Anatomy and transcript profiling of gynoecium development in female sterile Brassica napus mediated by one alien chromosome from Orychophragmus violaceus
1 National Key Lab of Crop Genetic Improvement, National Center of Crop Molecular Breeding Technology, National Center of Oil Crop Improvement (Wuhan), College of Plant Science and Technology, Huazhong Agricultural University, Wuhan 430070, P. R. China
2 Key Lab of Qinghai Province for Plateau Crop Germplasm Innovation and Utilization, Academy of Agricultural and Forestry Sciences, Qinghai University, Xining 810016 Qinghai Province, P. R. China
BMC Genomics 2014, 15:61 doi:10.1186/1471-2164-15-61Published: 23 January 2014
The gynoecium is one of the most complex organs of angiosperms specialized for seed production and dispersal, but only several genes important for ovule or embryo sac development were identified by using female sterile mutants. The female sterility in oilseed rape (Brassica napus) was before found to be related with one alien chromosome from another crucifer Orychophragmus violaceus. Herein, the developmental anatomy and comparative transcript profiling (RNA-seq) for the female sterility were performed to reveal the genes and possible metabolic pathways behind the formation of the damaged gynoecium.
The ovules in the female sterile Brassica napus with two copies of the alien chromosomes (S1) initiated only one short integument primordium which underwent no further development and the female gametophyte development was blocked after the tetrad stage but before megagametogenesis initiation. Using Brassica_ 95k_ unigene as the reference genome, a total of 28,065 and 27,653 unigenes were identified to be transcribed in S1 and donor B. napus (H3), respectively. Further comparison of the transcript abundance between S1 and H3 revealed that 4540 unigenes showed more than two fold expression differences. Gene ontology and pathway enrichment analysis of the Differentially Expressed Genes (DEGs) showed that a number of important genes and metabolism pathways were involved in the development of gynoecium, embryo sac, ovule, integuments as well as the interactions between pollen and pistil.
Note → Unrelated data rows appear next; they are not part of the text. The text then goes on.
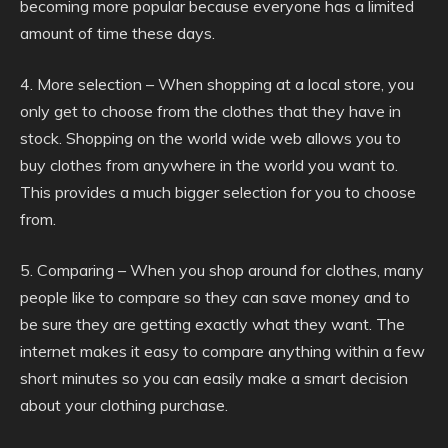
becoming more popular because everyone has a limited
amount of time these days.
4. More selection – When shopping at a local store, you
only get to choose from the clothes that they have in
stock. Shopping on the world wide web allows you to
buy clothes from anywhere in the world you want to.
This provides a much bigger selection for you to choose
from.
5. Comparing – When you shop around for clothes, many
people like to compare so they can save money and to
be sure they are getting exactly what they want. The
internet makes it easy to compare anything within a few
short minutes so you can easily make a smart decision
about your clothing purchase.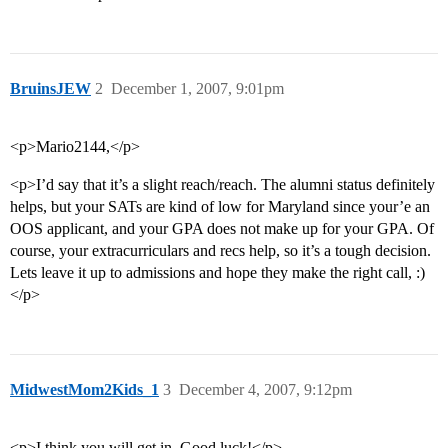
BruinsJEW
2
December 1, 2007, 9:01pm
<p>Mario2144,</p>
<p>I’d say that it’s a slight reach/reach. The alumni status definitely
helps, but your SATs are kind of low for Maryland since your’e an
OOS applicant, and your GPA does not make up for your GPA. Of
course, your extracurriculars and recs help, so it’s a tough decision.
Lets leave it up to admissions and hope they make the right call, :)
</p>
MidwestMom2Kids_1
3
December 4, 2007, 9:12pm
<p>I think you will get in. Good luck!</p>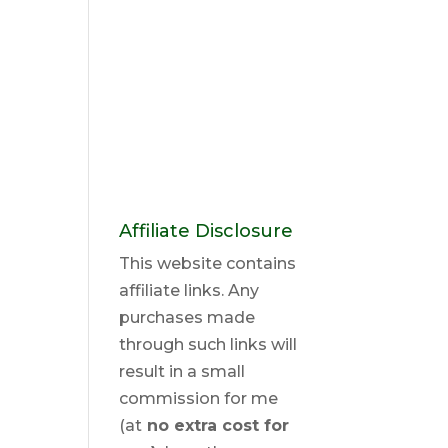
Affiliate Disclosure
This website contains
affiliate links. Any
purchases made
through such links will
result in a small
commission for me
(at
no extra cost for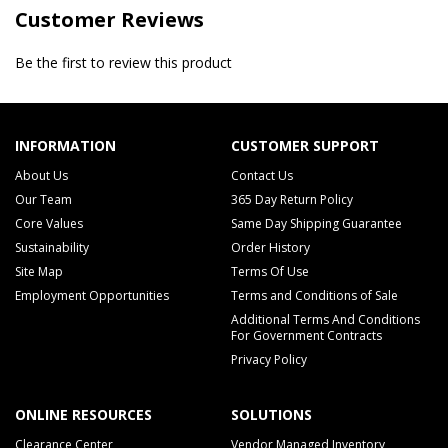
Customer Reviews
Be the first to review this product
INFORMATION
CUSTOMER SUPPORT
About Us
Contact Us
Our Team
365 Day Return Policy
Core Values
Same Day Shipping Guarantee
Sustainability
Order History
Site Map
Terms Of Use
Employment Opportunities
Terms and Conditions of Sale
Additional Terms And Conditions
For Government Contracts
Privacy Policy
ONLINE RESOURCES
SOLUTIONS
Clearance Center
Vendor Managed Inventory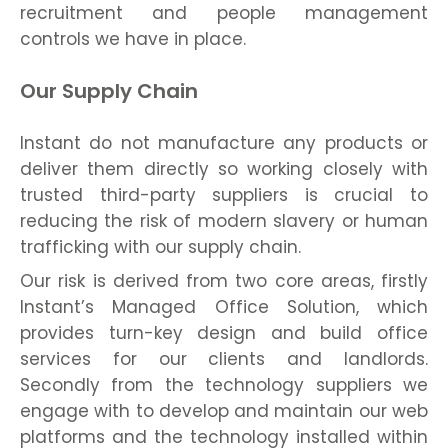
recruitment and people management
controls we have in place.
Our Supply Chain
Instant do not manufacture any products or
deliver them directly so working closely with
trusted third-party suppliers is crucial to
reducing the risk of modern slavery or human
trafficking with our supply chain.
Our risk is derived from two core areas, firstly
Instant’s Managed Office Solution, which
provides turn-key design and build office
services for our clients and landlords.
Secondly from the technology suppliers we
engage with to develop and maintain our web
platforms and the technology installed within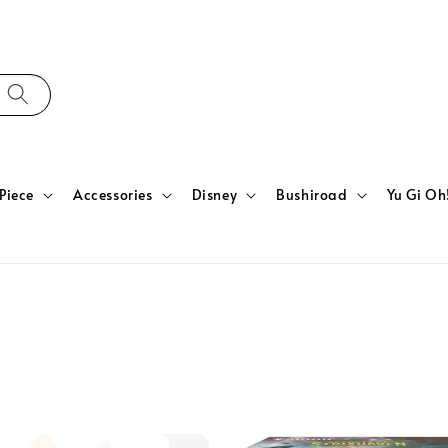
Piece
Accessories
Disney
Bushiroad
Yu Gi Oh
n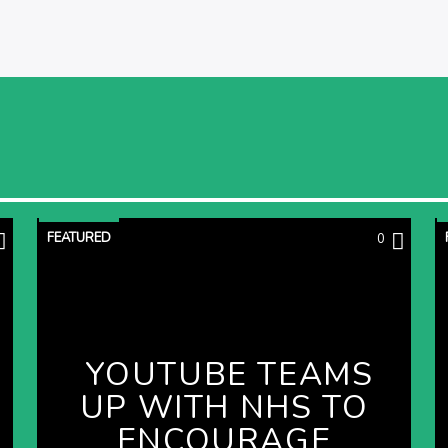
FEATURED
0
YOUTUBE TEAMS
UP WITH NHS TO
ENCOURAGE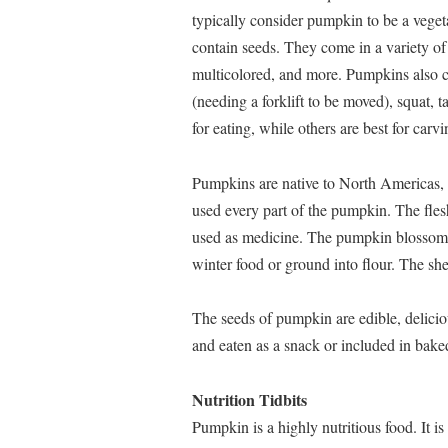
typically consider pumpkin to be a vegeta
contain seeds. They come in a variety of 
multicolored, and more. Pumpkins also co
(needing a forklift to be moved), squat, 
for eating, while others are best for carvi
Pumpkins are native to North Americas,
used every part of the pumpkin. The fles
used as medicine. The pumpkin blossoms
winter food or ground into flour. The she
The seeds of pumpkin are edible, delicio
and eaten as a snack or included in bake
Nutrition Tidbits
Pumpkin is a highly nutritious food. It i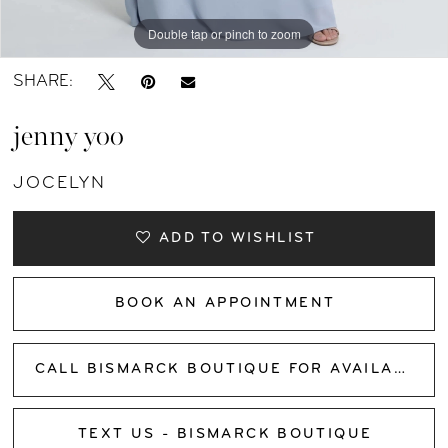
Double tap or pinch to zoom
Double tap or pinch to zoom
Double tap or pinch to zoom
SHARE:
jenny yoo
JOCELYN
ADD TO WISHLIST
BOOK AN APPOINTMENT
CALL BISMARCK BOUTIQUE FOR AVAILABILITY
TEXT US - BISMARCK BOUTIQUE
DEGs for the ovule development were detected to function in the metabolism pathways regulating brassinosteroid (BR) biosynthesis, adaxial/abaxial axis specification, auxin transport and signaling. A model was proposed to show the possible roles and interactions of these pathways for the sterile gynoecium development. The results provided new information for the molecular mechanisms behind the gynoecium development at early stage in B. napus.